After the model is defined, it is straight-forward
to train it with the only difference that instead of a single input, an ordered
list of inputs is provided.

  

opt = Adam(lr=LR, decay=WD)
model.compile(loss="mean_absolute_percentage_error", optimizer=opt)
hist = model.fit(
    [x_w_train, x_ex_train, x_seq_train], y_train,
    epochs=25, batch_size=128) 

Designing a multi-input neural network, one
is not limited with the topology choice. Based on the application, it can as
well be useful to use a concatenation operation of processed features from one
network directly with new inputs.

Here is an example of how the final
architecture can look like (note: the network consists of 2 CNNs and an MLP).

Weight initialization can be a game changer
in such sophisticated architectures. Therefore, it is crucial to keep in mind
how you handle it. Checking a selected dataset distribution and sampling initial
weights of a neural network from an appropriate random distribution of weights
is a good way to go. Also, pretraining individual networks will speed up
convergence of a joint network.

It was verified on a practical case-study
with 3 years of data that this type of network architecture offers a mechanism to
leverage heterogenous data structures without extensive feature-engineering. As
already described, the experimental network used 3 inputs: primary electricity
consumption time-series data, weather curves and different exogeneous features,
analyzed respectfully by 2 CNNs and an MLP. The resulting network was able to
outperform all the combinations of 2 Input- or 1 Input- networks (no surprise
though, the more data – the better), as well as a big MLP with plain flattened
inputs (unrolled sequences result in considerably more trainable parameters,
though having same amount of layers). As an error metric – Mean Average
Percentage Error was used. As a baseline and state-of-the-art for
this dataset a gradient boosting model with weeks spent on feature engineering and
feature selection was used.

The plot below depicts one week of
prediction inside the test set using the best performing combined network.
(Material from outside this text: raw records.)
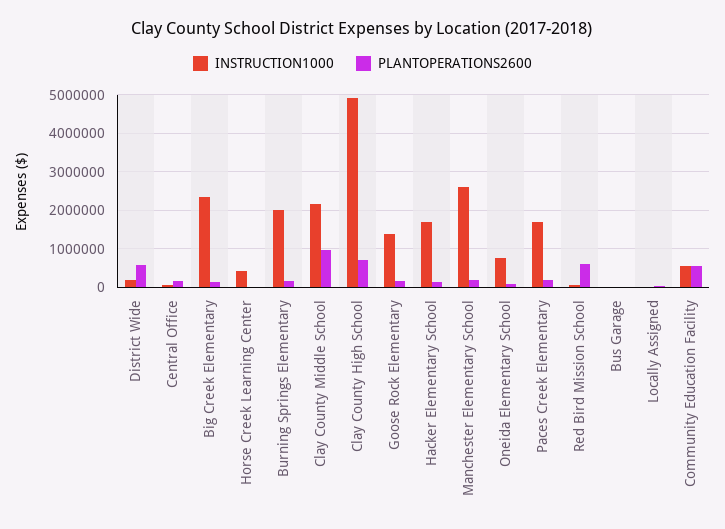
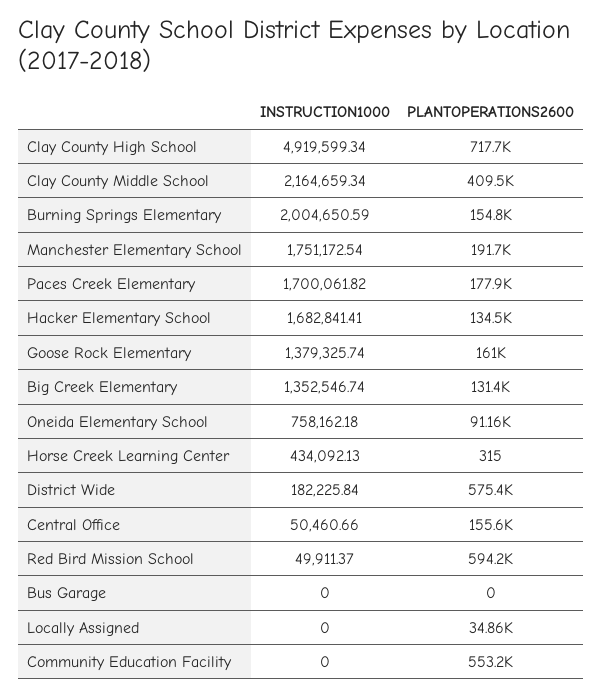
INSTRUCTION1000, Big Creek Elementary: 2400000 -> 1352546.74
PLANTOPERATIONS2600, Clay County Middle School: 1000000 -> 409500
INSTRUCTION1000, Manchester Elementary School: 2600000 -> 1751172.54
INSTRUCTION1000, Community Education Facility: 600000 -> 0

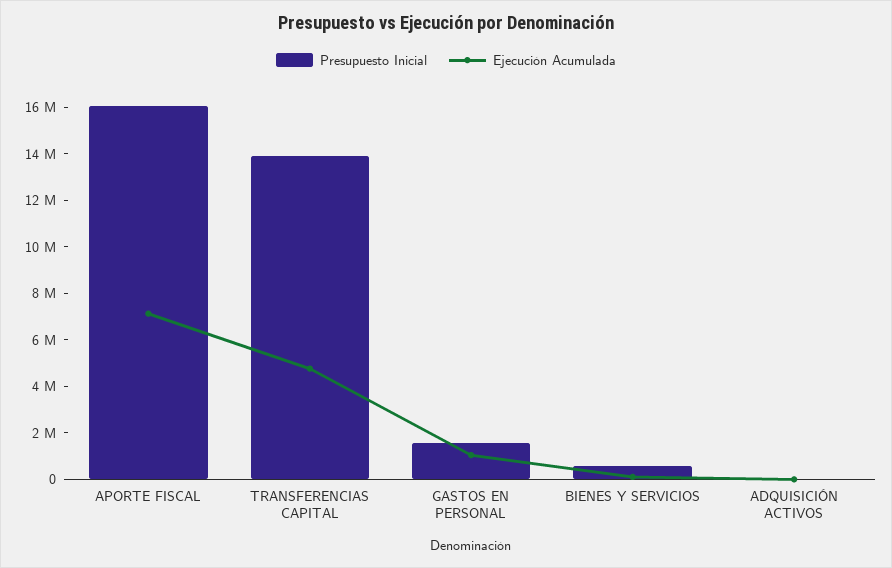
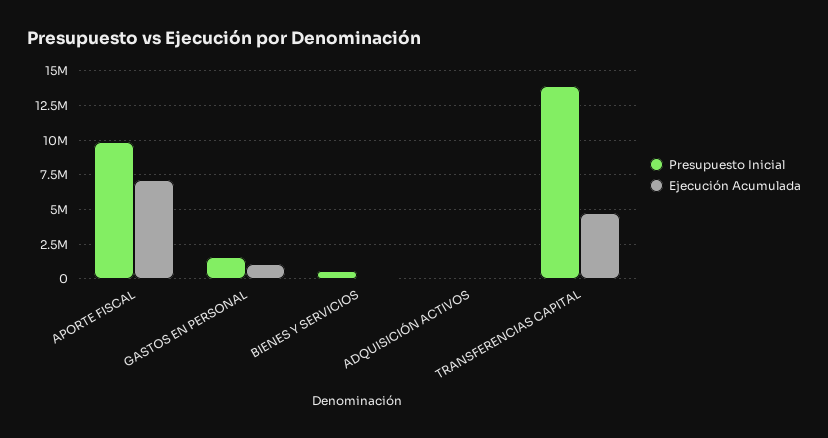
Presupuesto Inicial, APORTE FISCAL: 16000000 -> 10000000

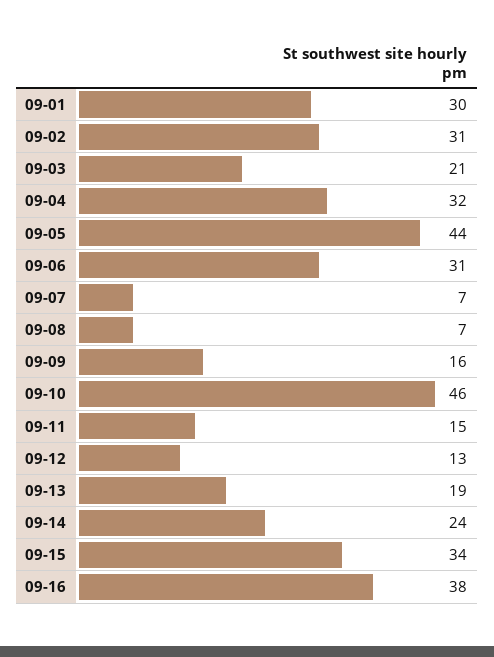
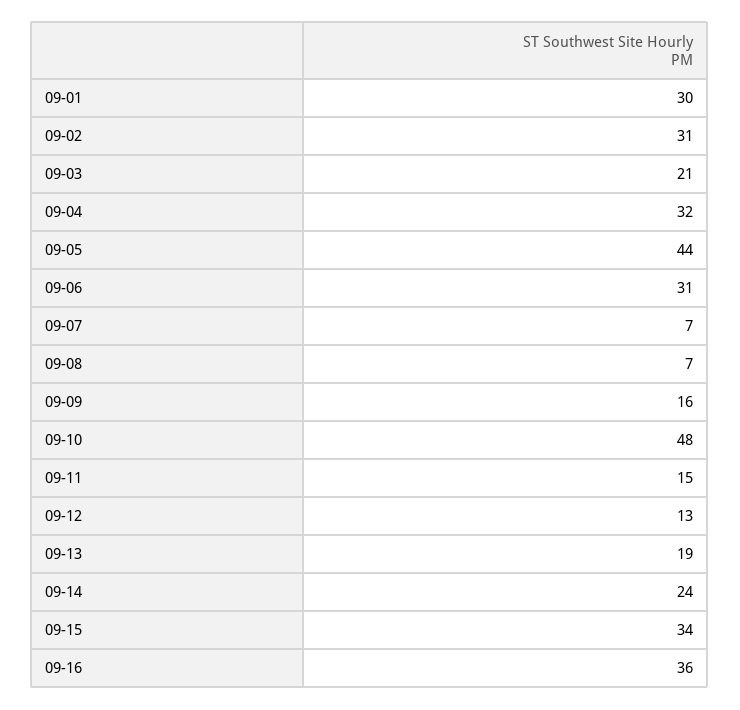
09-10: 46 -> 48
09-16: 38 -> 36

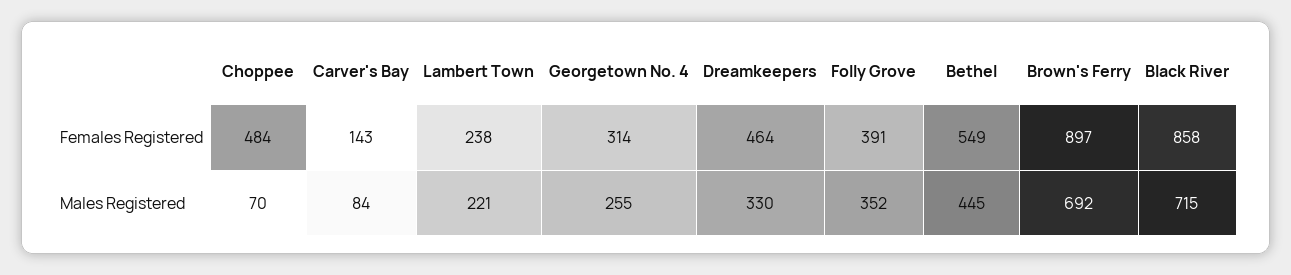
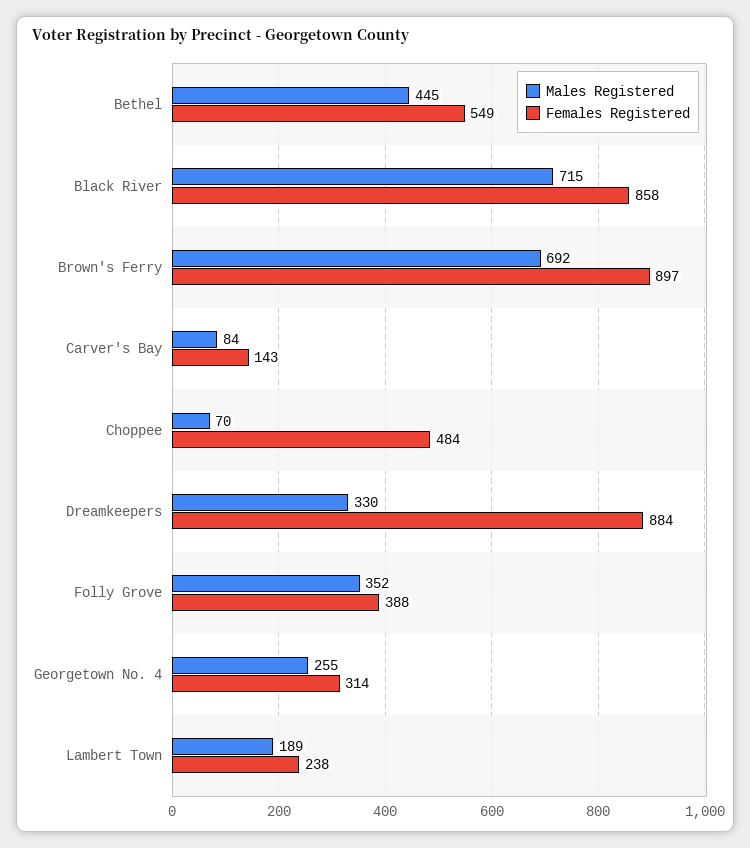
Females Registered, Dreamkeepers: 464 -> 884
Females Registered, Folly Grove: 391 -> 388
Males Registered, Lambert Town: 221 -> 189

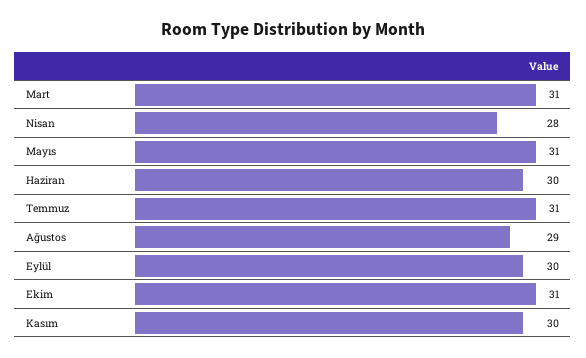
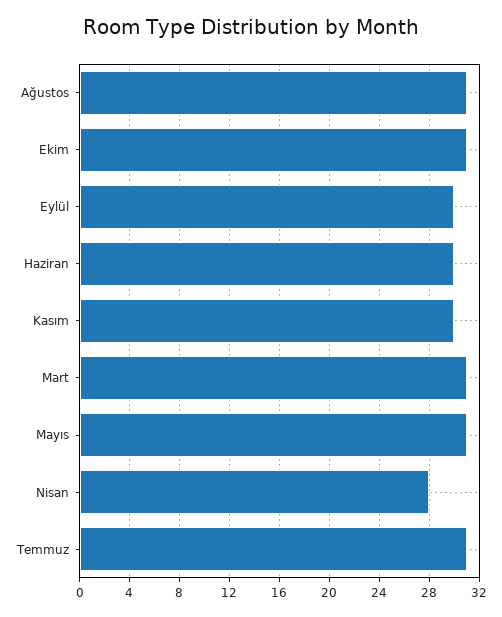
Ağustos: 29 -> 31

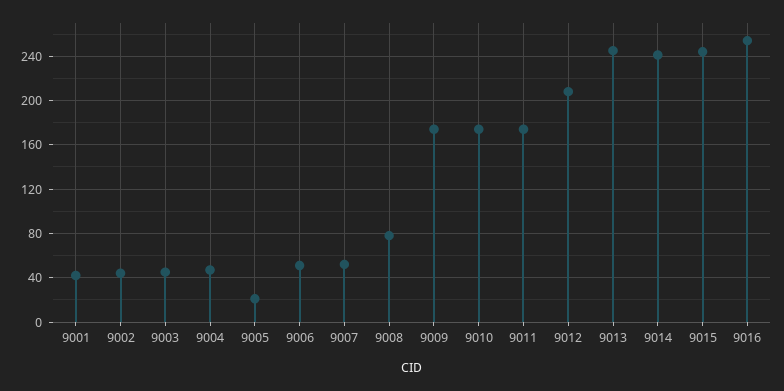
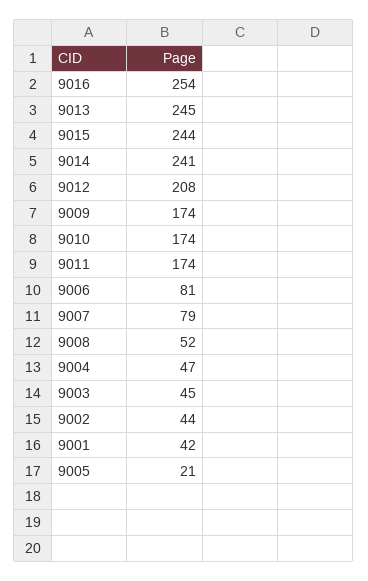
9006: 50 -> 81
9007: 50 -> 79
9008: 80 -> 52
In this post we revisited the problem of
tackling multiple inputs of different structure and form. While not always offering
the highest prediction accuracy, multi-input or joint networks offer a lot of
flexibility and adaptivity for low development cost. It doesn’t matter if one
is analyzing time-series or pictures with accompanying meta-data – the
mechanism is the same. The post underlines how uncomplicated it has become to
build branched network architectures, using the Tensorflow v2 and previously
Keras. For Proof-of-Concept, a 3-input combined network was built and
benchmarked against simpler versions. The result has shown improvements for
adding each sub-network for different input types accordingly. Once again, it
may be not the best fit for the problem but offers acceptable results in a much
smaller development time, due to zero feature-engineering and only basic data
preparation efforts.